Let's say Jim is a landlord. He can charge rent in the sense that he has the right to demand rent. But the actual calculation and collecting can be done by other people too. After all, if  Jim owns 5 BIG appartment buildings and 10 other properties, I doubt that he will personally handle all the rent situations. It could do it, but this behaviour can be delegated. And Jim doesn't lose his landlord status because of it. Just as Jim could clean the properties himself but he has specialized staff hired for that purpose.

The main point is that the Domain concept matters a lot in identifying object behaviour. The concept of Landlord is about ownership, but in a certain Bounded Context we may only care about calculating rent. While it seems something clearly suitable for a landlord,  the fact is your code isn't about ownership, it's about finance issues and it should reflect that. And instead of the Landlord you'd probably have a RentCollector or RentCalculator concepts.

Let's consider an (e-commerce) Order and an Invoice.
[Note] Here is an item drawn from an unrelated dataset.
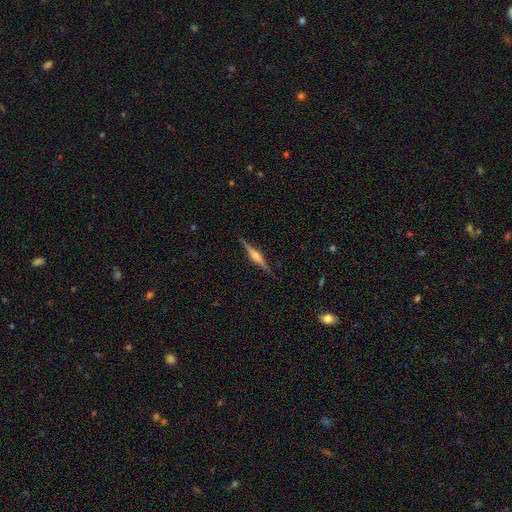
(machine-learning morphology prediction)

Is the creation of an invoice a behaviour of the Order? After all, it has the data the invoice needs. But it's not an Order behaviour, because the concept of an Order is basically a 'document' detailing what a customer wants to buy from you. An invoice is another document which uses some data from the Order but also other data (discounts rules based on volume or customer status). An Invoice generation is a use case of the Order.

How about tracking the Order's fulfilment? We need to know what products are ready, what needs to be ordered from the supplier etc. All these together form another use case of the Order. How about the Order status (Pending, InProgress,ReadyToShip, Shipped,Delivered etc)? Does this belongs to an Order? It doesn't. The tracking of the Order's state isn't part of the Order concept. We're using additional data and behaviour to represent different use cases which are useful for the business and for the customer but which don't define the Order concept.

There are a lot of Domain entities and Aggregate Roots which don't have behaviour but are involved in many use cases.  A domain object should model a Domain concept regardless of complexity or number of behaviours. The purpose is not to come up with big objects with lots of methods. The purpose of DDD is to represent the relevant business concepts, simple or complex.

If you model the correct concept as it is, not as you think it should be based on technical rules or recipes, you'll have a very organic, flexible and thus maintainable Model.